Fast forward to the Renaissance age when Germany had yet to ‘discover itself’ as a nation, unlike France or England. The rediscovery of the manuscripts of Germania – even though Tacitus was no anthropologist and had probably never been to what is now Germany, provided a legend for the story of a “German” people. The saddest part of the book is the perversion of Tacitus’s casual remarks by the ‘racial’ theorists and pseudo-scientists of Hitler’s Germany. It is sad, but a useful lesson is how the shallow ‘study’ of ancient texts can have evil results.

On a more cheerful note, Karen Jewell from the Norwalk Hour newspaper has written a swell little book called A History of the Greenwich Waterfront, subtitled Tod’s Point, Great Captain Island and the Greenwich Waterfront.

Lavishly illustrated with maps and pictures, old and new, it is a treat for anyone who lives in and loves our town. We got our start on the water in 1640 when Capt. Daniel Patrick and Robert Feake bought from the Indians the land between the stream on the Stamford line and the stream through Binney Park; Mrs. Feake bought what is now Tod’s Point on her own account.

Now, 371 years later, unlike so many other uglified places, our shoreline “has grown and evolved over the years into one of the most charming and exceptional coastal towns in all of New England, if not the entire eastern seaboard.”

I especially liked the old maps (Belle Haven, Riverside and Byram) are perhaps the most interesting, and the numerous illustrations, especially of Cos Cob’s long-gone Palmer Boatyard, the old ferryboats which served our islands and more distant places, oyster boats, tide mills (hence the Mill Pond, also in Cos Cob).

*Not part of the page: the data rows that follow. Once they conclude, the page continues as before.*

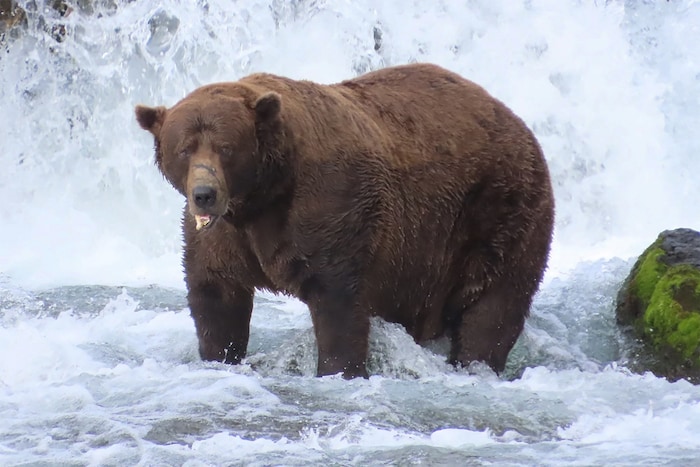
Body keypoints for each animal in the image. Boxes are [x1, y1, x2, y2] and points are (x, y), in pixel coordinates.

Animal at [135, 63, 555, 379]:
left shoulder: (331, 207)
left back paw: (475, 363)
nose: (204, 193)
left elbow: (338, 300)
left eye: (226, 148)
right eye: (184, 148)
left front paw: (339, 369)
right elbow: (216, 294)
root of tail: (516, 121)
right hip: (424, 258)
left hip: (498, 209)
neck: (263, 197)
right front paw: (220, 355)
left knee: (494, 304)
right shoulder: (224, 236)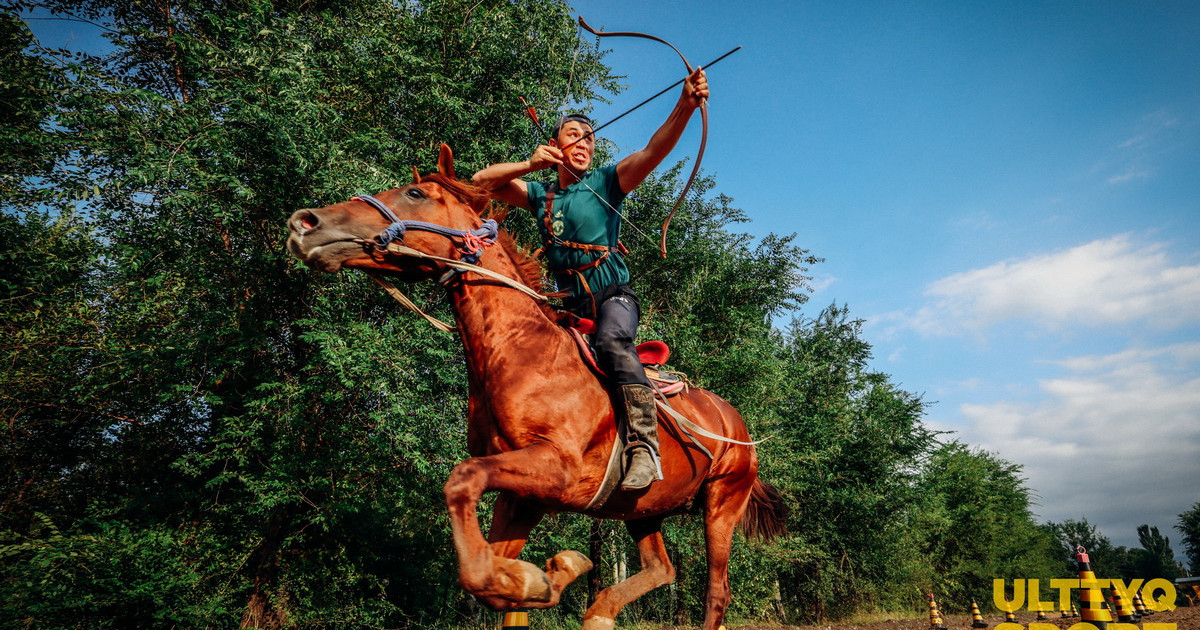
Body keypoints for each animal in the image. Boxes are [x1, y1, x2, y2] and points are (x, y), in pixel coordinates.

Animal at [284, 143, 782, 628]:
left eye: (414, 193)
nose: (304, 222)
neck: (521, 352)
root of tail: (735, 422)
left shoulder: (554, 469)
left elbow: (462, 484)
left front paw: (550, 573)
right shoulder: (520, 494)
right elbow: (481, 576)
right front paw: (545, 577)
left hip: (722, 503)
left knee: (716, 593)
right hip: (642, 507)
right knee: (662, 568)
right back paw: (599, 611)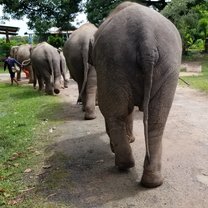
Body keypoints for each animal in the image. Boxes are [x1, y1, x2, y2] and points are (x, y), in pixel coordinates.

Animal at [91, 0, 182, 188]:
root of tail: (146, 38)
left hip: (112, 63)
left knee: (114, 114)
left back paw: (124, 165)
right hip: (168, 65)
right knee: (156, 121)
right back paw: (152, 181)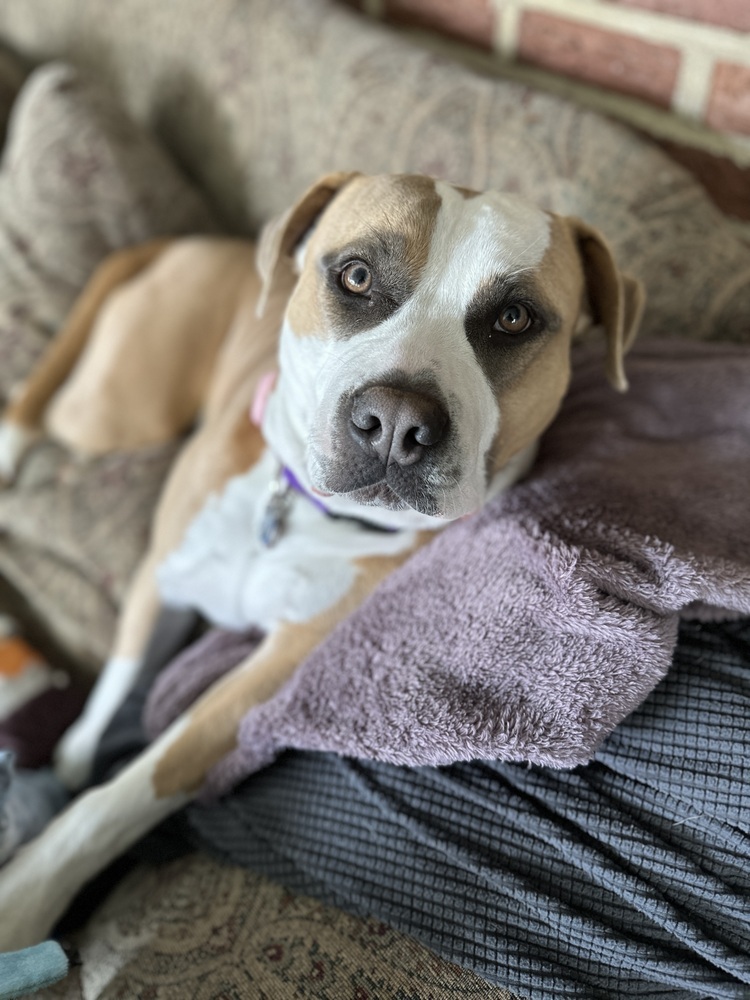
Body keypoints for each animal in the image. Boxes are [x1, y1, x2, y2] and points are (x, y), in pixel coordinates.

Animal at [0, 172, 648, 944]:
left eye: (514, 318)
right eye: (356, 276)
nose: (397, 421)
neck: (301, 514)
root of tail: (198, 243)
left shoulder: (269, 672)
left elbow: (132, 787)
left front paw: (28, 891)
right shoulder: (163, 578)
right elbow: (119, 679)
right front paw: (72, 758)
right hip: (115, 412)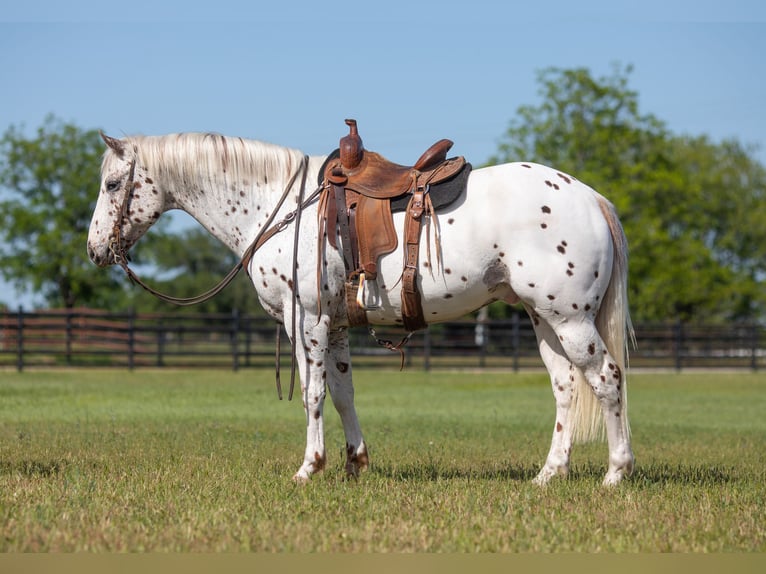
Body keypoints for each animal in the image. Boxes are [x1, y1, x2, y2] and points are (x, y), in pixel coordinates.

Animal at [87, 130, 636, 486]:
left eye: (112, 185)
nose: (95, 250)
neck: (278, 206)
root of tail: (592, 197)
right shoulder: (335, 327)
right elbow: (343, 393)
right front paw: (355, 462)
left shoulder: (305, 320)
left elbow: (312, 393)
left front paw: (309, 468)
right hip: (544, 319)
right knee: (566, 388)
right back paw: (549, 474)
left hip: (571, 319)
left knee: (607, 379)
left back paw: (616, 473)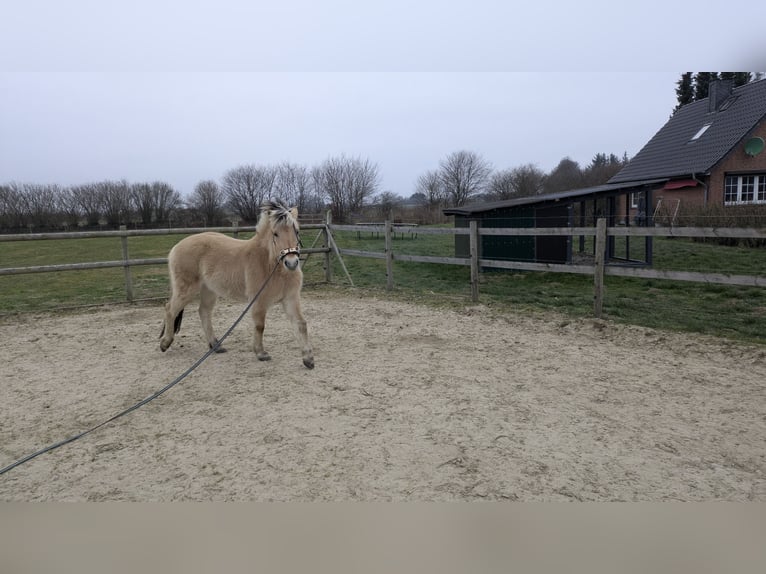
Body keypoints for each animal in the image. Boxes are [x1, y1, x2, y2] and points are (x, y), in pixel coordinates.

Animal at [159, 199, 314, 369]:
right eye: (275, 233)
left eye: (297, 232)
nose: (291, 263)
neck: (272, 266)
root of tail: (177, 247)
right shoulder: (258, 301)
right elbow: (260, 326)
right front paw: (261, 353)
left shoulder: (290, 299)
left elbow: (301, 324)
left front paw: (308, 359)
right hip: (186, 290)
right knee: (170, 310)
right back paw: (165, 343)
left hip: (209, 290)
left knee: (204, 312)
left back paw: (216, 346)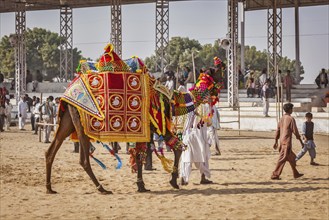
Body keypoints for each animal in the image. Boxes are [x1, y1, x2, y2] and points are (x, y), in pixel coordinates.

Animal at [44, 44, 222, 194]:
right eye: (217, 70)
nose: (222, 65)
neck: (170, 99)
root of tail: (68, 92)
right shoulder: (157, 124)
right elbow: (176, 148)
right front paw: (173, 182)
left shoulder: (145, 129)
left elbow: (139, 154)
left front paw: (141, 185)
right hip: (82, 125)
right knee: (83, 160)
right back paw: (102, 188)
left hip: (67, 120)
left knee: (51, 151)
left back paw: (49, 188)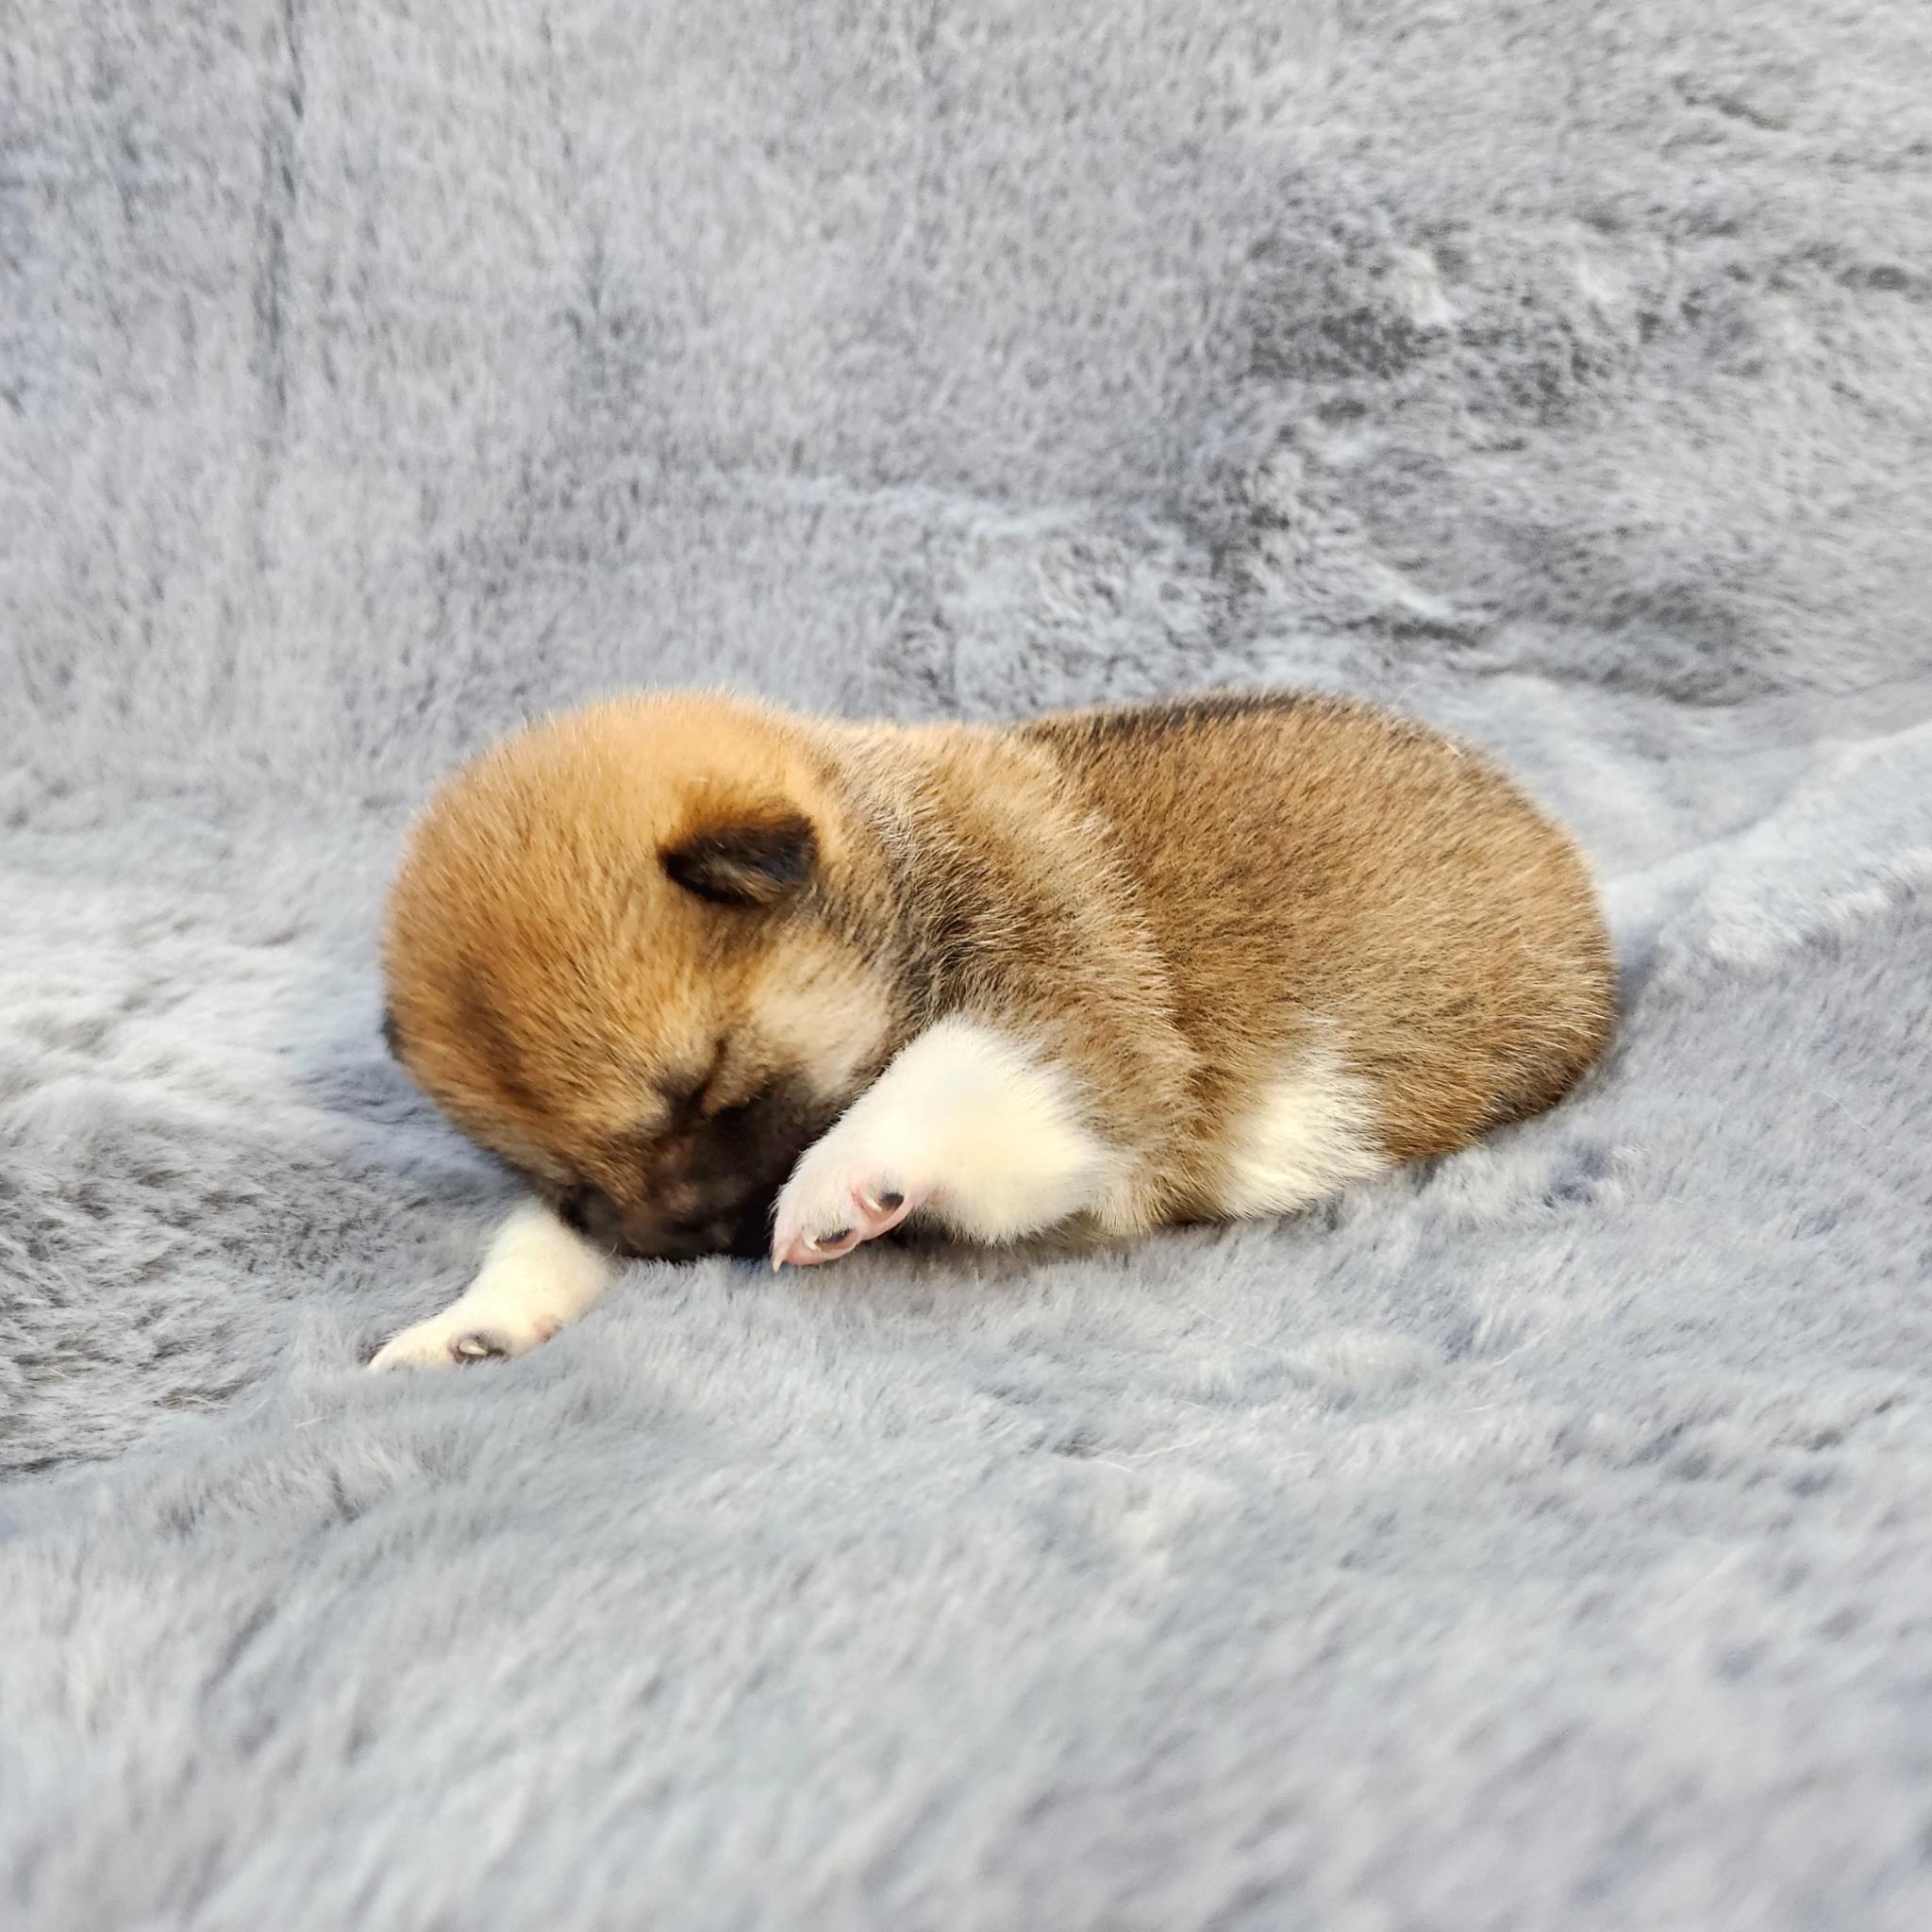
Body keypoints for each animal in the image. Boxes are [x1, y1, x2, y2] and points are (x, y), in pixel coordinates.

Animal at [370, 688, 1614, 1369]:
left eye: (707, 1083)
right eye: (569, 1174)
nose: (683, 1244)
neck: (899, 866)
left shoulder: (1078, 1010)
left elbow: (952, 1069)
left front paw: (839, 1184)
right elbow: (538, 1237)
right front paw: (473, 1320)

I learned things I didn’t know, like the name of Gus Eimer, the young man in whose memory that unusual tower on Calf Island was built in 1925 (not by the Vikings, as I have teased the occasional gullible guest on my boat). I didn’t know for sure that the “Captain” after whom our major islands are named was indeed our Founding Father Daniel Patrick.

Most of all, I didn’t know that our beautiful, and now nicely fixed up, light house on Great Captain Island was not our first. An 1829 light house was so poorly built that it was replaced by the one we see now in 1867. 

There are whole chapters on Tod’s Point, the Riverside Yacht Club, the Belle Haven Club and the Indian Harbor Yacht Club, on oystering and on packet boats and steamships. She only missed a couple of things. Though it shows on a century-old map of the Mianus waterfront, what was then the Riverside Post Office has survived as the little candy store know to generations as “Ada’s” in honor of its late proprietress.

Finally, there was not a word on another small, but very dear, place: the Rocky Point Club in Old Greenwich, refuge and playground for three generations of my family.  But these small quibbles aside, Ms. Jewell has produced an enjoyable book for anyone in Greenwich, newcomer, old swamp Yankee or in between.